Link Features
Create and manage links from the dashboard or authenticated API. A link needs a destination URL; every other behavior is optional.
Slugs and tags
Omit a slug to generate a lowercase random value. Case-sensitive mode only changes how custom slugs are normalized and matched: it can make Docs and docs distinct, but generated random slugs remain lowercase.
Tags are normalized to lowercase and deduplicated. Each link supports up to 10 tags of 1–32 characters.
Expiration and preview mode
Newly created or edited links require a future expiration timestamp when one is supplied. Once expired, a link no longer resolves as active. Import is different: it intentionally permits already-expired records so portable history is not discarded.
Preview mode is an instance-wide demonstration setting. It limits created links to a five-minute lifetime and prevents editing or deleting them. Enable it only on disposable public demos.
Passwords and unsafe warnings
Password-protected browser visitors see a password form. API-style redirect clients can send x-link-password. Passwords set through current create and edit flows are protected before storage, and exports convert stored password values to a portable protected form. KV-to-D1 migration is the exception: it preserves legacy password values exactly as stored, so an older migrated record may contain plaintext in D1 until the password is edited.

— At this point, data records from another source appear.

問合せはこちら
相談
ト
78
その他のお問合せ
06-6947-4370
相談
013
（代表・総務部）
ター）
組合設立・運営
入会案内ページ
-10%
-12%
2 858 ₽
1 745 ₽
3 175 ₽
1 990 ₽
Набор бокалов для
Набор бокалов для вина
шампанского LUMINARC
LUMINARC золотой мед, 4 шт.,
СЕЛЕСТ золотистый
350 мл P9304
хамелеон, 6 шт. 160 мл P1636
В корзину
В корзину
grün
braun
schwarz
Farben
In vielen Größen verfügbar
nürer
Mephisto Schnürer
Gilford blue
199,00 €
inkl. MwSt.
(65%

Set unsafe on a link to control the warning explicitly. If safe browsing is configured, Sink performs its DNS-over-HTTPS check only when unsafe was not supplied. A blocked 0.0.0.0 answer marks the link unsafe; lookup failures fail open. An unsafe link without a password requires a POST with confirm=true; a GET header cannot confirm it. For programmatic access to an unsafe password-protected link, clients can send both x-link-password and x-link-confirm: true.
Destination routing
- Query forwarding: append incoming query parameters globally or override that choice per link.
- Geo routing: map two-letter country codes to alternate URLs using Cloudflare request metadata.
- Device routing: set Apple or Android destinations. A matching device destination takes precedence over the default or geo destination.
OpenGraph and cloaking
Custom title, description, and image values provide link previews to recognized social crawlers. OpenGraph images can be uploaded to the configured R2 bucket.
Cloaking renders an HTTPS destination in a full-page iframe while retaining the short URL in the address bar. It is not a privacy feature: the destination remains visible to browsers and developer tools. Sites with restrictive X-Frame-Options or Content-Security-Policy: frame-ancestors will refuse to load, and sensitive flows such as OAuth or payments may reject framing.
Instance-wide redirect options
Sink can change the normal redirect status, attach no-store headers, redirect the homepage, and redirect missing slugs. These settings affect the entire instance; review their exact defaults and activation rules in configuration.